··· THE RECORDS
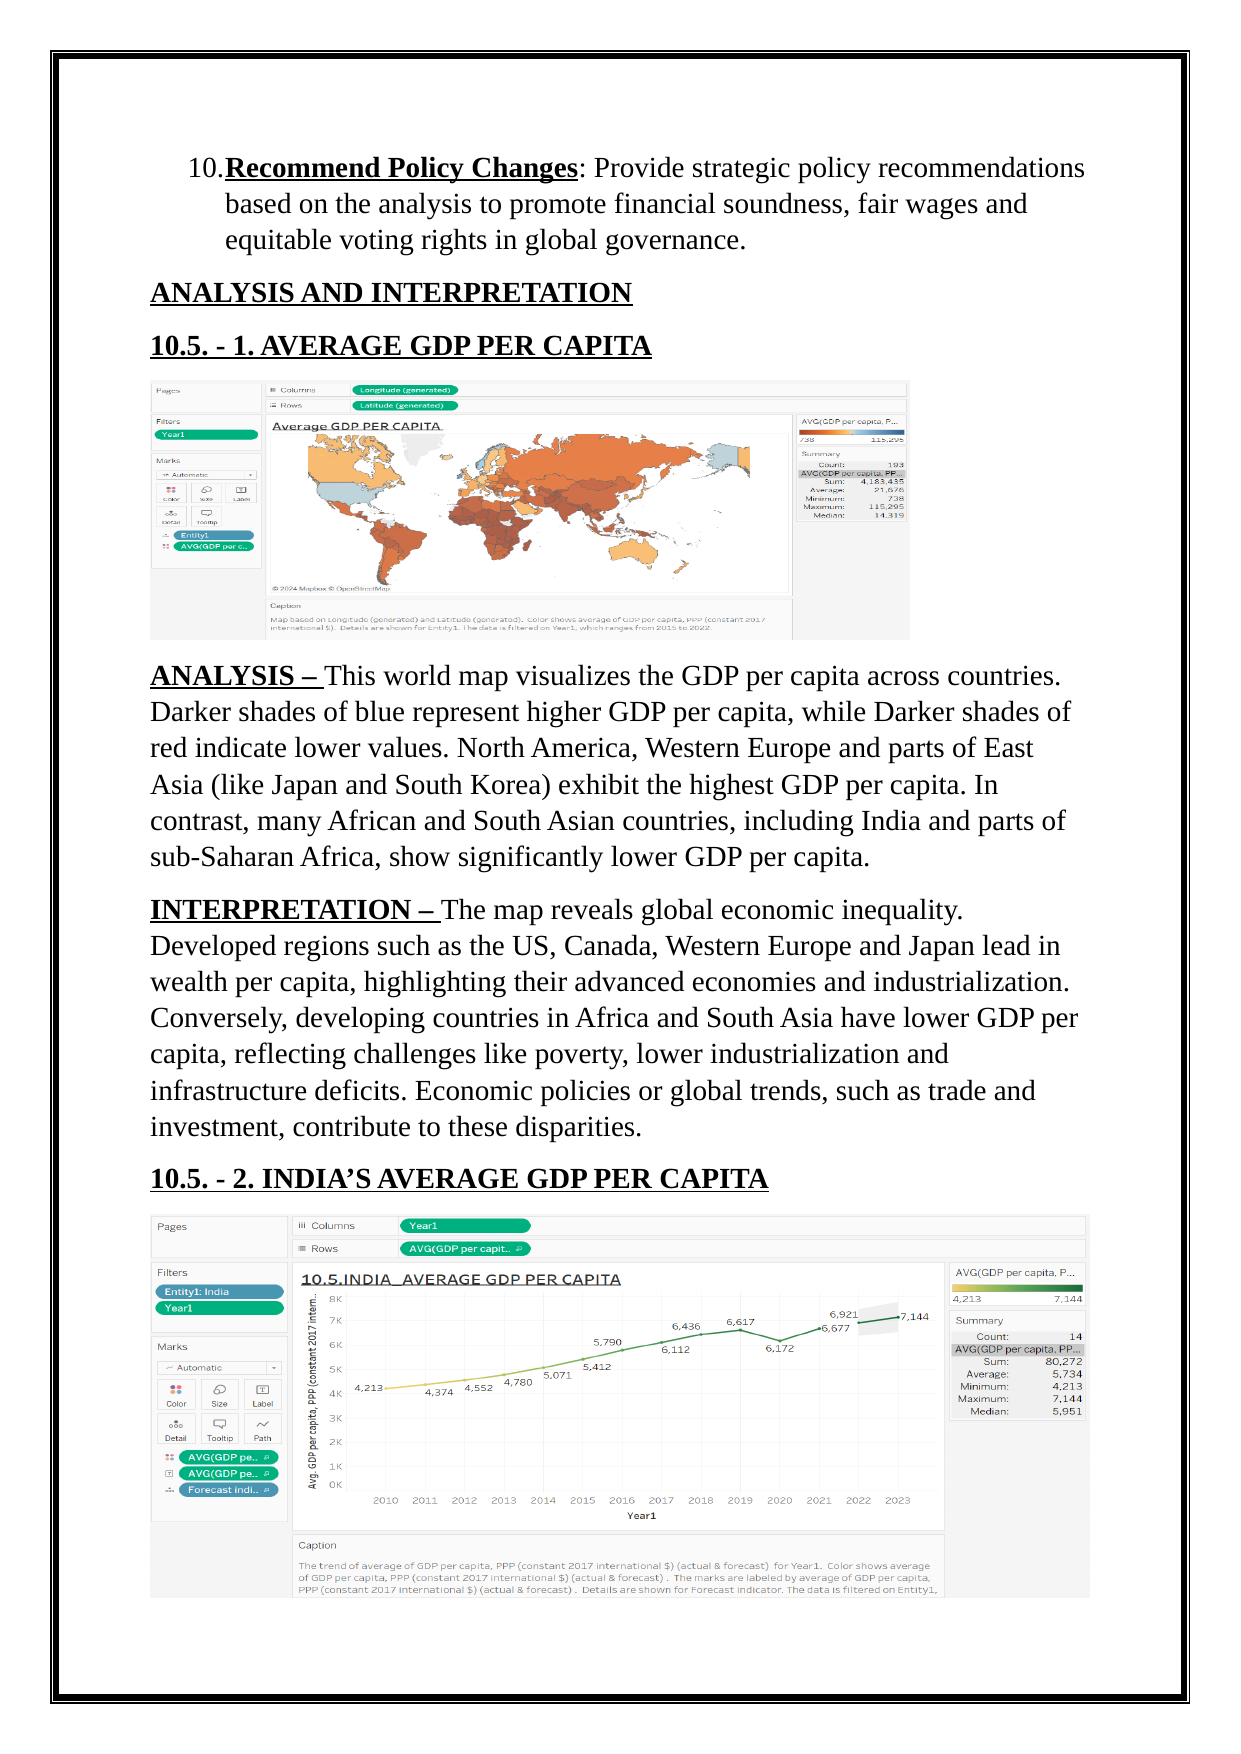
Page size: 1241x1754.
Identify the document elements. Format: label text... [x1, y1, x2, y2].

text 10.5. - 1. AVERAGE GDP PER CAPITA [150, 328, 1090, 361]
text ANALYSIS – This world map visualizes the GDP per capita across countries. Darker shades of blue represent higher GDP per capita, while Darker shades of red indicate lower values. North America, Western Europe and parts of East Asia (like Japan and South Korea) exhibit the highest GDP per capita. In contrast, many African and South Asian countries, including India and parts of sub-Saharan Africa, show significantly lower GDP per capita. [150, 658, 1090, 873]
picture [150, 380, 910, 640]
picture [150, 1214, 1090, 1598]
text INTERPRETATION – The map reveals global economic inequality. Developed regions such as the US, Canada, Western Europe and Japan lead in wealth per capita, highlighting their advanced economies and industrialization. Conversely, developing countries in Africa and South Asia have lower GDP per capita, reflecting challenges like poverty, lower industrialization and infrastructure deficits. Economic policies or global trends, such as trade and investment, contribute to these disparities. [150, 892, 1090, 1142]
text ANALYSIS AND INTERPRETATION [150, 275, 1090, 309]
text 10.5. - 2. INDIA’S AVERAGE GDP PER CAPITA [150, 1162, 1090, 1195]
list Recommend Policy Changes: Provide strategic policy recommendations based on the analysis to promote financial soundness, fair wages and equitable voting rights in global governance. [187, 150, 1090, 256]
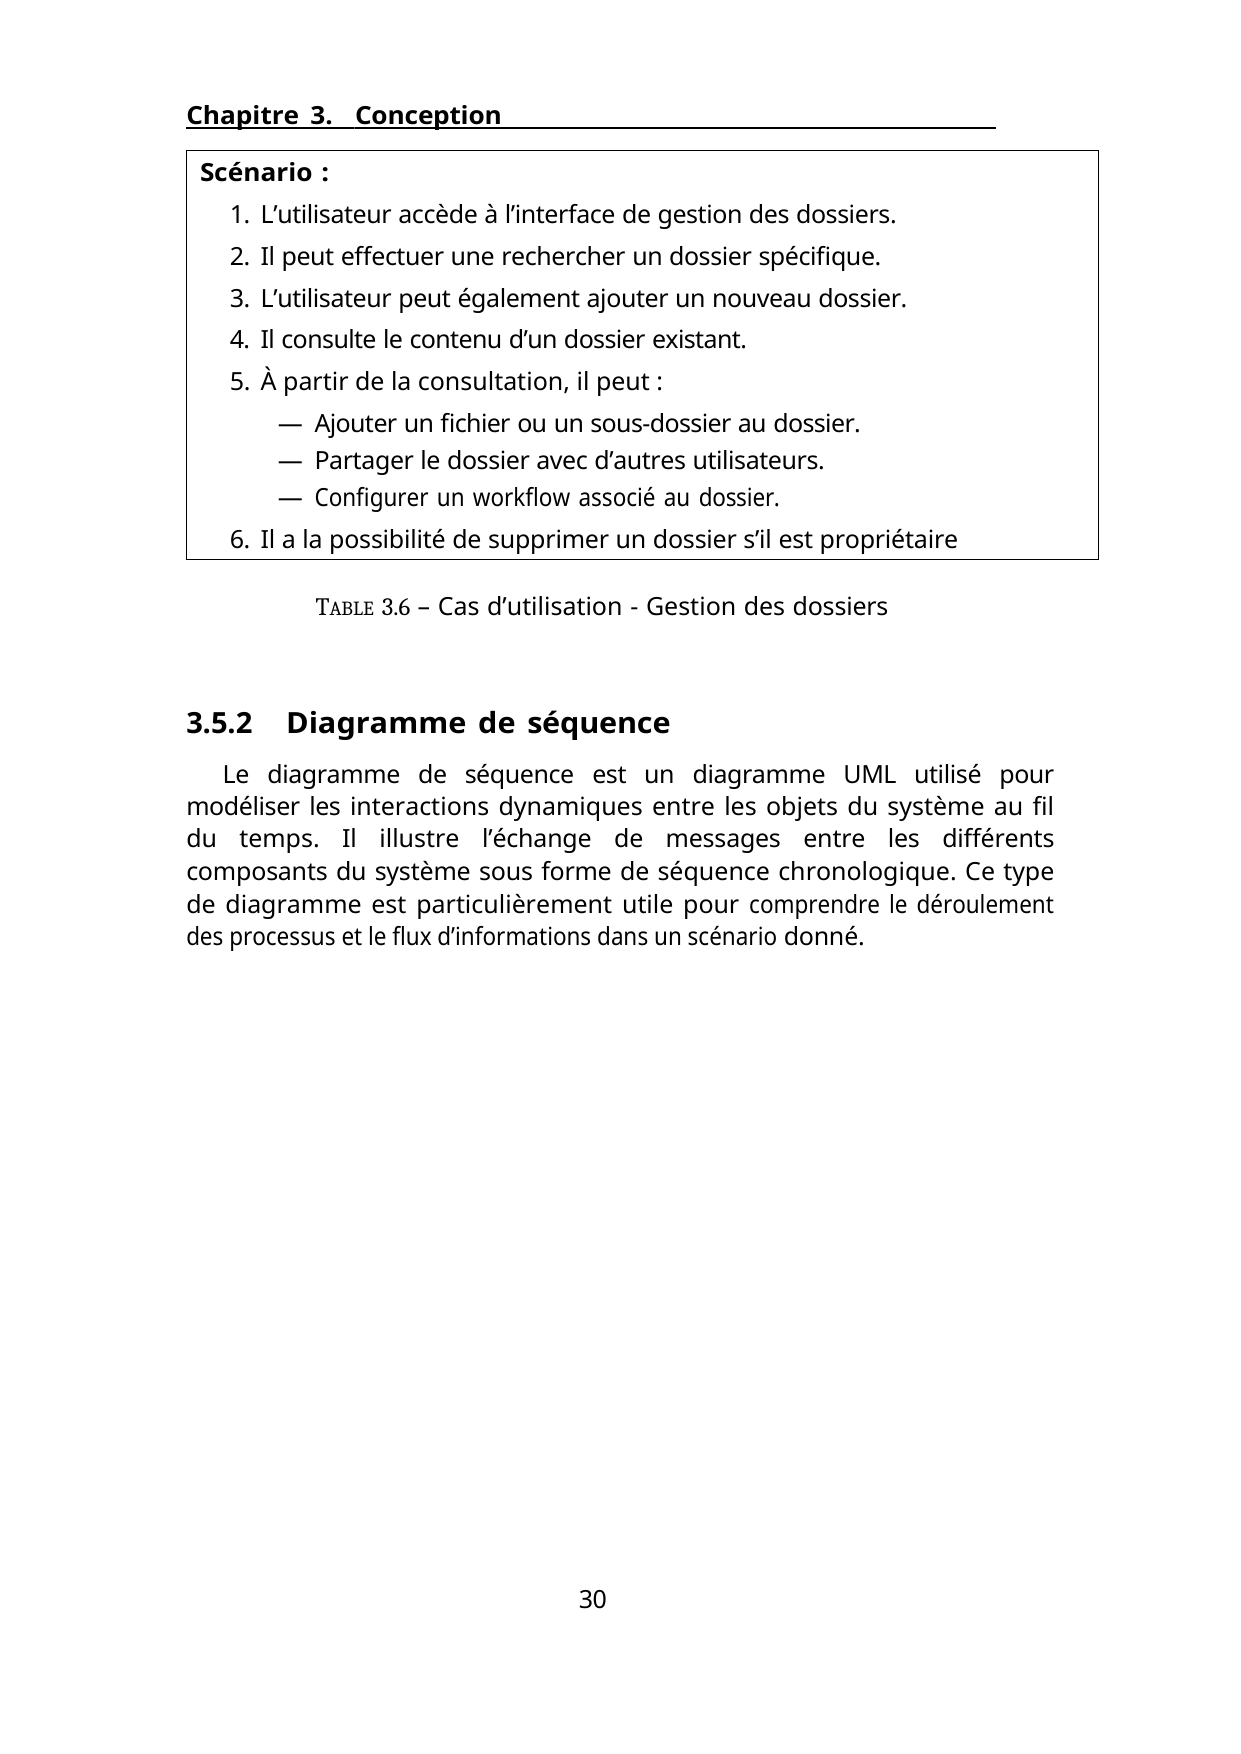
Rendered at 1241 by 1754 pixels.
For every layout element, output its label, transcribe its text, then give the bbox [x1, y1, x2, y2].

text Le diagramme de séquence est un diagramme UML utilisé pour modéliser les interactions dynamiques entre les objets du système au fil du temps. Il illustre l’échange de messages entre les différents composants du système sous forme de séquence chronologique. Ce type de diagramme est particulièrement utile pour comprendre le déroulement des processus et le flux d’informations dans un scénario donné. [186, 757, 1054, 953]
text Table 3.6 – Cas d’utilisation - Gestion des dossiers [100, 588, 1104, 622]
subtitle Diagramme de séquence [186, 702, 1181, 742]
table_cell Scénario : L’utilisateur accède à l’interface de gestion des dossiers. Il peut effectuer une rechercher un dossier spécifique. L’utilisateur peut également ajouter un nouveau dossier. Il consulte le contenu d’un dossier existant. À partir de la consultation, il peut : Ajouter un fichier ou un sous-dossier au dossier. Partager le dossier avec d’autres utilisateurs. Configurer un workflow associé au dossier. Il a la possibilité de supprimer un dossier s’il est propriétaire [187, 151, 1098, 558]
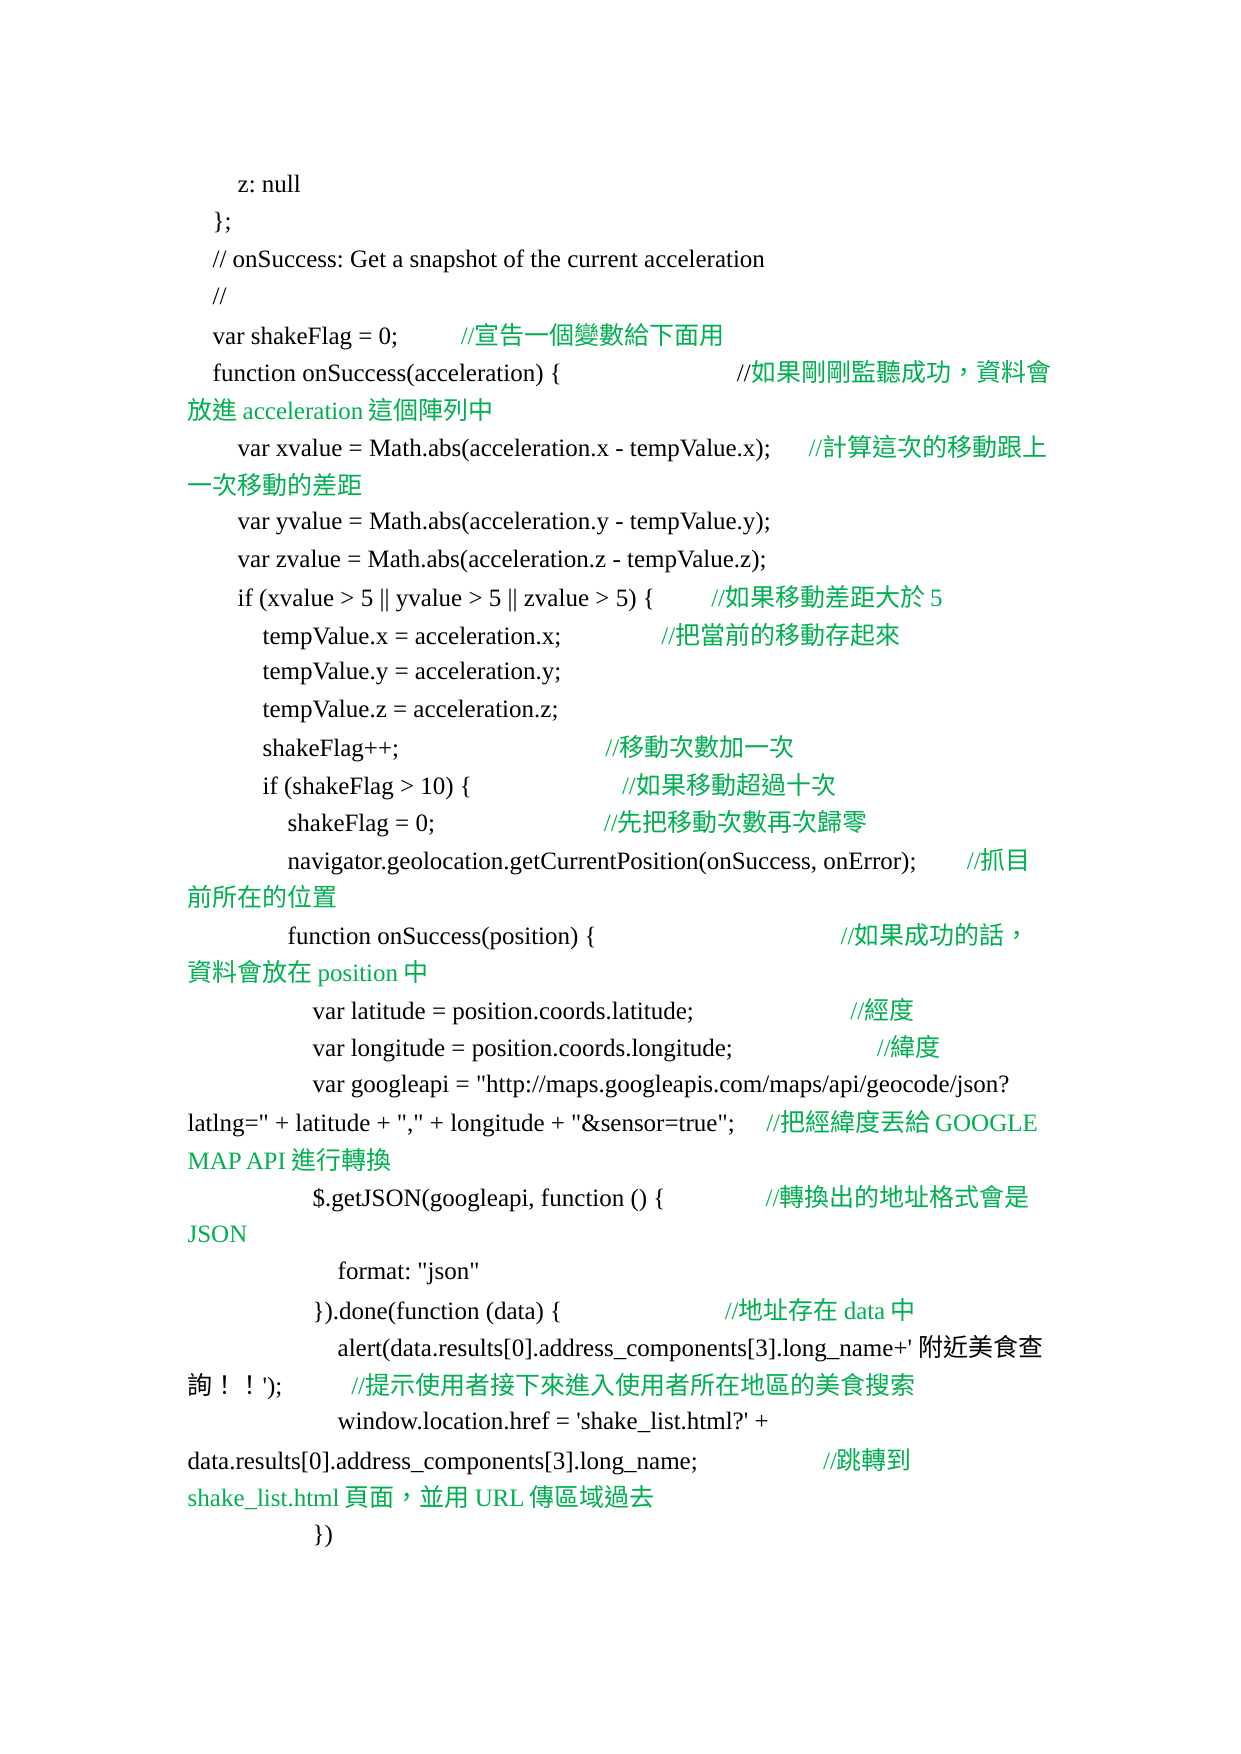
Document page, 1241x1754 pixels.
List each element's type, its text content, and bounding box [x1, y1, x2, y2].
······
▶ **YOUR INSTRUCTIONS**: What is wanted is a verbatim transcription of every record above, pictures excluded.

▶ **TASK SOLUTION**:
Page size: 1241x1754.
Identify the document elements. Format: label text... [x1, y1, x2, y2].

text 10.5. - 1. AVERAGE GDP PER CAPITA [150, 328, 1090, 361]
text ANALYSIS – This world map visualizes the GDP per capita across countries. Darker shades of blue represent higher GDP per capita, while Darker shades of red indicate lower values. North America, Western Europe and parts of East Asia (like Japan and South Korea) exhibit the highest GDP per capita. In contrast, many African and South Asian countries, including India and parts of sub-Saharan Africa, show significantly lower GDP per capita. [150, 658, 1090, 873]
picture [150, 380, 910, 640]
picture [150, 1214, 1090, 1598]
text INTERPRETATION – The map reveals global economic inequality. Developed regions such as the US, Canada, Western Europe and Japan lead in wealth per capita, highlighting their advanced economies and industrialization. Conversely, developing countries in Africa and South Asia have lower GDP per capita, reflecting challenges like poverty, lower industrialization and infrastructure deficits. Economic policies or global trends, such as trade and investment, contribute to these disparities. [150, 892, 1090, 1142]
text ANALYSIS AND INTERPRETATION [150, 275, 1090, 309]
text 10.5. - 2. INDIA’S AVERAGE GDP PER CAPITA [150, 1162, 1090, 1195]
list Recommend Policy Changes: Provide strategic policy recommendations based on the analysis to promote financial soundness, fair wages and equitable voting rights in global governance. [187, 150, 1090, 256]
Rendered at 1241 by 1754 pixels.
For every layout element, output its label, transcribe its text, then give the bbox [x1, y1, x2, y2].

text Le diagramme de séquence est un diagramme UML utilisé pour modéliser les interactions dynamiques entre les objets du système au fil du temps. Il illustre l’échange de messages entre les différents composants du système sous forme de séquence chronologique. Ce type de diagramme est particulièrement utile pour comprendre le déroulement des processus et le flux d’informations dans un scénario donné. [186, 757, 1054, 953]
text Table 3.6 – Cas d’utilisation - Gestion des dossiers [100, 588, 1104, 622]
subtitle Diagramme de séquence [186, 702, 1181, 742]
table_cell Scénario : L’utilisateur accède à l’interface de gestion des dossiers. Il peut effectuer une rechercher un dossier spécifique. L’utilisateur peut également ajouter un nouveau dossier. Il consulte le contenu d’un dossier existant. À partir de la consultation, il peut : Ajouter un fichier ou un sous-dossier au dossier. Partager le dossier avec d’autres utilisateurs. Configurer un workflow associé au dossier. Il a la possibilité de supprimer un dossier s’il est propriétaire [187, 151, 1098, 558]
Document page, 1241x1754 pixels.
List each element's type, its text content, and bounding box [x1, y1, x2, y2].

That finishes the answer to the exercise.